Et pourtant, il est ressuscité, il est vraiment ressuscité ! Comment vivre cette tension entre une réalité oppressante et une proclamation qui « met le monde à l’envers » en affirmant que la vie est plus forte que la mort ? Pour affronter ce paradoxe, il faut revenir à la source biblique, et constater que la résurrection du Christ est passée totalement inaperçue, selon le témoignage des Évangiles. L’évangéliste Matthieu a bien essayé de donner un peu de « tenue médiatique » à l’événement, en mettant en scène un grand tremblement de terre et un ange qui descend du ciel pour rouler la pierre.

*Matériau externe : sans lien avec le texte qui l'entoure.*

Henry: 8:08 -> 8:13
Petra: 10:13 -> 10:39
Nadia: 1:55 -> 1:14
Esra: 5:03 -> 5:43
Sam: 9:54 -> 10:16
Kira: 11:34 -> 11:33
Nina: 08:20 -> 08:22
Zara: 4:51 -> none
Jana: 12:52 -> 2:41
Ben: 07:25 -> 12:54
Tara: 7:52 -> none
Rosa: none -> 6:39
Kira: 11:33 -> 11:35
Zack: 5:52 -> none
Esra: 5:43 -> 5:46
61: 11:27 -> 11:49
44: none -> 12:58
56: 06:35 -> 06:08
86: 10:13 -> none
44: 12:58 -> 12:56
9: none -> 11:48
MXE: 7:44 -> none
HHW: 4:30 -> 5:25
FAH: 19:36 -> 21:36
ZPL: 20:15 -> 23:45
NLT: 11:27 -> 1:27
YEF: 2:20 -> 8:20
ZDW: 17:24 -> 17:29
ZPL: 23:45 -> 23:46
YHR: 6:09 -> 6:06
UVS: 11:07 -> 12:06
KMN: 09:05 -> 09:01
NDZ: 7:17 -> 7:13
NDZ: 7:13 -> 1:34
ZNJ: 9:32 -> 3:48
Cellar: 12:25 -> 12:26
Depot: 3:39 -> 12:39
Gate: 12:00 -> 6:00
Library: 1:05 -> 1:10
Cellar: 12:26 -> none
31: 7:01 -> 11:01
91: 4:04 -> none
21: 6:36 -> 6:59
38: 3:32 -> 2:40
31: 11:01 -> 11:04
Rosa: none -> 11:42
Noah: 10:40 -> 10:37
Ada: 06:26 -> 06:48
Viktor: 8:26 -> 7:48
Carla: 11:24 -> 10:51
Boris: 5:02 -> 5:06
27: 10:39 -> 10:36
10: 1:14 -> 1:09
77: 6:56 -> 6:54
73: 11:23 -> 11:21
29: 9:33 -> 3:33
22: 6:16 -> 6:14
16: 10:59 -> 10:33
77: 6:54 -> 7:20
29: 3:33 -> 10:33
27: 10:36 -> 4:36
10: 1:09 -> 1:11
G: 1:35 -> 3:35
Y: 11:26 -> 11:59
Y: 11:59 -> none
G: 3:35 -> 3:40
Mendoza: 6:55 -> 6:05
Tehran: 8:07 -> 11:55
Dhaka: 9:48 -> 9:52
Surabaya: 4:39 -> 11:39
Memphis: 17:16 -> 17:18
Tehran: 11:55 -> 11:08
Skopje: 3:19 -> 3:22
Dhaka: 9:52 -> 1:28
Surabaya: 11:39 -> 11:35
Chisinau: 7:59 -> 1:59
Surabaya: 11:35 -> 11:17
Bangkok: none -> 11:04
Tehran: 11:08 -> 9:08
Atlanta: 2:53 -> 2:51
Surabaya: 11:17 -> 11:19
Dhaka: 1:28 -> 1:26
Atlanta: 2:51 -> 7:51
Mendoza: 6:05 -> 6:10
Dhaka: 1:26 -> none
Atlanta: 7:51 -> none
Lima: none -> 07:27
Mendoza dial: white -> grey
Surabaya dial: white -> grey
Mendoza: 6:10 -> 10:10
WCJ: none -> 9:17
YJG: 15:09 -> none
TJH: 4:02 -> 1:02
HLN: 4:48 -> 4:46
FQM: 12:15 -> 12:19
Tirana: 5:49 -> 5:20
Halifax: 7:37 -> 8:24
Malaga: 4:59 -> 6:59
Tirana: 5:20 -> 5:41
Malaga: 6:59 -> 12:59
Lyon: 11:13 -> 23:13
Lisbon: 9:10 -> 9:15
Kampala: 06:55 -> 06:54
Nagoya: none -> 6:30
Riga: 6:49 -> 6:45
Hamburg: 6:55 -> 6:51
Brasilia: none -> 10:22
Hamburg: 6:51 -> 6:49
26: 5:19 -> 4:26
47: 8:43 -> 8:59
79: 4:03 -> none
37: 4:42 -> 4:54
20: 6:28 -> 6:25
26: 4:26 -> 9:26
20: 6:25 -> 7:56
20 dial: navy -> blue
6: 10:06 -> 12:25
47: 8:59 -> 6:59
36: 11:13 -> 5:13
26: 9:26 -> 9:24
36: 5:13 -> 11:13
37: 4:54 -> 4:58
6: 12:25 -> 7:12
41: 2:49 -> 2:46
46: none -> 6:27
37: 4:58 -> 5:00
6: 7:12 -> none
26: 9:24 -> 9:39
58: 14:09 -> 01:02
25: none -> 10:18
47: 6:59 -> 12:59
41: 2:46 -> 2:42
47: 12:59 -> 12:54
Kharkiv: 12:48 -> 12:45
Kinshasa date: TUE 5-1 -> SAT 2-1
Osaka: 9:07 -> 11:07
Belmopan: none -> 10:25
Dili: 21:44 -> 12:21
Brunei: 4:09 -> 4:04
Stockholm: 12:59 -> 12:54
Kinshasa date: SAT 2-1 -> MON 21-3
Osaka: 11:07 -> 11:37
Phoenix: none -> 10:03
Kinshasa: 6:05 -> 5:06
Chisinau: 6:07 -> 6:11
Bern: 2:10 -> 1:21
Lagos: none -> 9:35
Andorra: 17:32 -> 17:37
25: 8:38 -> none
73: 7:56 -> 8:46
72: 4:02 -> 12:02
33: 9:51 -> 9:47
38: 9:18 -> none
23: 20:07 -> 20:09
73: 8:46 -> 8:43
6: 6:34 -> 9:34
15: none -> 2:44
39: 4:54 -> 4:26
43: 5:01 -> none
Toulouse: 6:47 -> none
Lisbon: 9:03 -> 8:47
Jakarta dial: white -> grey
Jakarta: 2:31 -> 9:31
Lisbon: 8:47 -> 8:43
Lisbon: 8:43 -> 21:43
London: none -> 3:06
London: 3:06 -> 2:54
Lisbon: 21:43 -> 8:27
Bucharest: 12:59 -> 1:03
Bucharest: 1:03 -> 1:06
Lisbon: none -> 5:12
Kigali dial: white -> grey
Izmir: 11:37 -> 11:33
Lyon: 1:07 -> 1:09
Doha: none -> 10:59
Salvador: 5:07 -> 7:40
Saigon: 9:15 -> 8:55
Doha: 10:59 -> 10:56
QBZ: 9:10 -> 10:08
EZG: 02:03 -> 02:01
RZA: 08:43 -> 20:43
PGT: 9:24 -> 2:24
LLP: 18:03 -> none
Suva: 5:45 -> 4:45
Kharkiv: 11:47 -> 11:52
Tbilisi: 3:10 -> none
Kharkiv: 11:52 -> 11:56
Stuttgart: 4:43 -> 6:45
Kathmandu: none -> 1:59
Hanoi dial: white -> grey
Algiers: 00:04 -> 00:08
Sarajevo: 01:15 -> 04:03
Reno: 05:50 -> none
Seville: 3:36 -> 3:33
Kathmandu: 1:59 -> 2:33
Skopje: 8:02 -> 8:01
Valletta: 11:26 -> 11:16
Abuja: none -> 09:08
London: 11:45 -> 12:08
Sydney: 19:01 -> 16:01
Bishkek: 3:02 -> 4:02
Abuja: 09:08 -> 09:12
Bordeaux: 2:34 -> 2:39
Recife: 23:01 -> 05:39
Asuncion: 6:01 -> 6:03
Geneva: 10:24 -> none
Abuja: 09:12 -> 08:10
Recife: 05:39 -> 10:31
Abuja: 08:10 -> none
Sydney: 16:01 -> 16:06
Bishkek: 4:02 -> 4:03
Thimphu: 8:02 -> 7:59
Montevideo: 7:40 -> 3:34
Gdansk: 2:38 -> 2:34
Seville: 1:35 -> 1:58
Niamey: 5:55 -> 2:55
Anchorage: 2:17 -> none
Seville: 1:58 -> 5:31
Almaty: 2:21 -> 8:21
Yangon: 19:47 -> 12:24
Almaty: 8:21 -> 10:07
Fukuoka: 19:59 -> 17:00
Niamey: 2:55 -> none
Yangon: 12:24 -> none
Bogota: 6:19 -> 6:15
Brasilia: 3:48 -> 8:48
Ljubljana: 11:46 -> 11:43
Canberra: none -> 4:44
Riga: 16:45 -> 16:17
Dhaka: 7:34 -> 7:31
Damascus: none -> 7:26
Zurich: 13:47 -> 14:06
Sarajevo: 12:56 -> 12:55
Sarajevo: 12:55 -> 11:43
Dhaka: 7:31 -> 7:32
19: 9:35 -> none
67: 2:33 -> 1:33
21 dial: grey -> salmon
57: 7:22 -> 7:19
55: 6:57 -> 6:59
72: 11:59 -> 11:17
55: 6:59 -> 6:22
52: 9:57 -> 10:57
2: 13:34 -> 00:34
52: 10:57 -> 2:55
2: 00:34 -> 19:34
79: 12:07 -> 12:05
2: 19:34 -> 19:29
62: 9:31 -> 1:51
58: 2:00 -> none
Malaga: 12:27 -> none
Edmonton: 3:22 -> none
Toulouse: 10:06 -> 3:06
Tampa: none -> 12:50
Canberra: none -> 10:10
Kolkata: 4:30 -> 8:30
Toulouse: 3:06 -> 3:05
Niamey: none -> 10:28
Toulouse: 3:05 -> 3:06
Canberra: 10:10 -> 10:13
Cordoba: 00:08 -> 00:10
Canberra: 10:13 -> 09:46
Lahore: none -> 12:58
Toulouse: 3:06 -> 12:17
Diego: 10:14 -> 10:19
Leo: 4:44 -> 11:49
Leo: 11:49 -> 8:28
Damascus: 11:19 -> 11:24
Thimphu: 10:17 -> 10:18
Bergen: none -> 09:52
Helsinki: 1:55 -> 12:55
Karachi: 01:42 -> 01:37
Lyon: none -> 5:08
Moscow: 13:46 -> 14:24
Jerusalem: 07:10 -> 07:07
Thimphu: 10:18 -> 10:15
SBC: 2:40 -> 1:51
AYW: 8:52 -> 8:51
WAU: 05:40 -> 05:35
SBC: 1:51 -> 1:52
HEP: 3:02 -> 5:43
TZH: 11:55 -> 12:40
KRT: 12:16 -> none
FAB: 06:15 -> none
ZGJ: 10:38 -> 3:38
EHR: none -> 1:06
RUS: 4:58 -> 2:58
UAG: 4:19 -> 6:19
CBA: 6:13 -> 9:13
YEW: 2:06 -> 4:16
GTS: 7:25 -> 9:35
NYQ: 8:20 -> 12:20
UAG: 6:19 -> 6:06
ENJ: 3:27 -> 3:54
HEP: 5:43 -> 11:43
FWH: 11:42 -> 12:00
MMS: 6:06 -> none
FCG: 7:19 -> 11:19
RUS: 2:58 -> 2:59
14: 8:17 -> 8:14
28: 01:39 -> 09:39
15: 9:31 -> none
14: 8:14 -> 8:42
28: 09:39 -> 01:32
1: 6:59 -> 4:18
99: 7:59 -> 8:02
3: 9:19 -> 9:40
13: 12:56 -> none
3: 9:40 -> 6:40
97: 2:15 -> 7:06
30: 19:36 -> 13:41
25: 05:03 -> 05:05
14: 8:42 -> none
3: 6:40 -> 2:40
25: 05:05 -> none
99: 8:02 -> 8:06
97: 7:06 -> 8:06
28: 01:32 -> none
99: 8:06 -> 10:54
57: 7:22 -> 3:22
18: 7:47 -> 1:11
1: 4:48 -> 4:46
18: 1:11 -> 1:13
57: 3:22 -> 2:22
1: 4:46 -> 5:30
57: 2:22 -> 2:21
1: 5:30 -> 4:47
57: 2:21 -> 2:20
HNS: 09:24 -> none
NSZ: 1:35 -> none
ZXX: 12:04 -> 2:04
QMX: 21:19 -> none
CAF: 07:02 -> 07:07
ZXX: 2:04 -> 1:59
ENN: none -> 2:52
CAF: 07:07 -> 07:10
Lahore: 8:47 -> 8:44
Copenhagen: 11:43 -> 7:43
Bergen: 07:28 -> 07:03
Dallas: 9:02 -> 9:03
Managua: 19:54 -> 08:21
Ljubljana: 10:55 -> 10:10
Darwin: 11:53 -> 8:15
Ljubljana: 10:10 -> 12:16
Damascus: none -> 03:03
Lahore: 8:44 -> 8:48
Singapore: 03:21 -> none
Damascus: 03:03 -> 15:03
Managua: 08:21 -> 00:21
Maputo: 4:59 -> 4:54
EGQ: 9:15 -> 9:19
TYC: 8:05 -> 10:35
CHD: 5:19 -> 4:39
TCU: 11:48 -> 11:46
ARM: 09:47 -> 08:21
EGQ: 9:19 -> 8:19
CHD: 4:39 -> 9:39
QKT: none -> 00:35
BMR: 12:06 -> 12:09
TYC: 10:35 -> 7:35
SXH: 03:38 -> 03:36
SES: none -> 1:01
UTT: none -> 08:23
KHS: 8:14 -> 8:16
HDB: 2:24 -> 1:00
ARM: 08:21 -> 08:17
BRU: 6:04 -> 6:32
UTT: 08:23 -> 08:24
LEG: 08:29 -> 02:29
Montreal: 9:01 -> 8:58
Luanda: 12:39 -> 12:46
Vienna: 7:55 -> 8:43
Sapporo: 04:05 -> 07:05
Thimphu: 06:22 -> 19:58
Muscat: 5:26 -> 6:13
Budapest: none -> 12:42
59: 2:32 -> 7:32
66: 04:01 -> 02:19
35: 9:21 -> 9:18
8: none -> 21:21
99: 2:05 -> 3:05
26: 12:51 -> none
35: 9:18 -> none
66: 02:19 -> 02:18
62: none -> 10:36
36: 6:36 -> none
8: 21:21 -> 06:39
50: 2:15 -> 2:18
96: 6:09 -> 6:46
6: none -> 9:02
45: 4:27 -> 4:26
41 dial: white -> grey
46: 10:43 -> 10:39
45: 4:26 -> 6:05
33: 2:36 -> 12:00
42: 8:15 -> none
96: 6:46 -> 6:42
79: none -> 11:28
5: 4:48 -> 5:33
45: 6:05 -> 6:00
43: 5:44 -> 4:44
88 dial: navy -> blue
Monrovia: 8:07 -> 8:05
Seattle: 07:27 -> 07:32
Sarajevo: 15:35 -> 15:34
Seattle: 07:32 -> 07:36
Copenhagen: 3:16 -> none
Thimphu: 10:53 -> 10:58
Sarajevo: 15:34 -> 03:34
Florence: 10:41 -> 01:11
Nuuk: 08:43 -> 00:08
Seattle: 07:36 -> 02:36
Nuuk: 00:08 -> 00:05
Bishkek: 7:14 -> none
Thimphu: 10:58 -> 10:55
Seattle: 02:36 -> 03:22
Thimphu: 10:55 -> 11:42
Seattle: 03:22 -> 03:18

Mais il est le seul. Les trois autres présentent un récit beaucoup plus sobre, en particulier Jean, qui décrit simplement le tombeau vide, avec des détails matériels, mais sans messager en vêtement blanc. En revanche Jean relate avec précision la rencontre de Marie de Magdala avec Jésus le ressuscité, et leur émouvant dialogue qui se termine par un seul mot : Marie ! Le Christ ressuscité n’est pas dans la terre qui tremble ni dans le « bling-bling » médiatique, il est dans le silence et la douceur d’un jardin matinal, et nous appelle par notre nom. L’évangéliste Luc nous raconte aussi un événement qui a lieu après le tombeau vide : la route d’Emmaüs sur laquelle deux disciples cheminent avec le ressuscité. L’un des points communs entre les deux récits est que la parole de Jésus commence par des questions : « Pourquoi pleures-tu ? Qui cherches-tu ? » et « De quoi discutez-vous en marchant ? ». C’est peut-être là le secret de la résurrection : non pas le rêve d’un grand soir, mais l’attente et l’espérance d’un petit matin, où le Ressuscité vient nous rejoindre et nous interpeller là où nous sommes.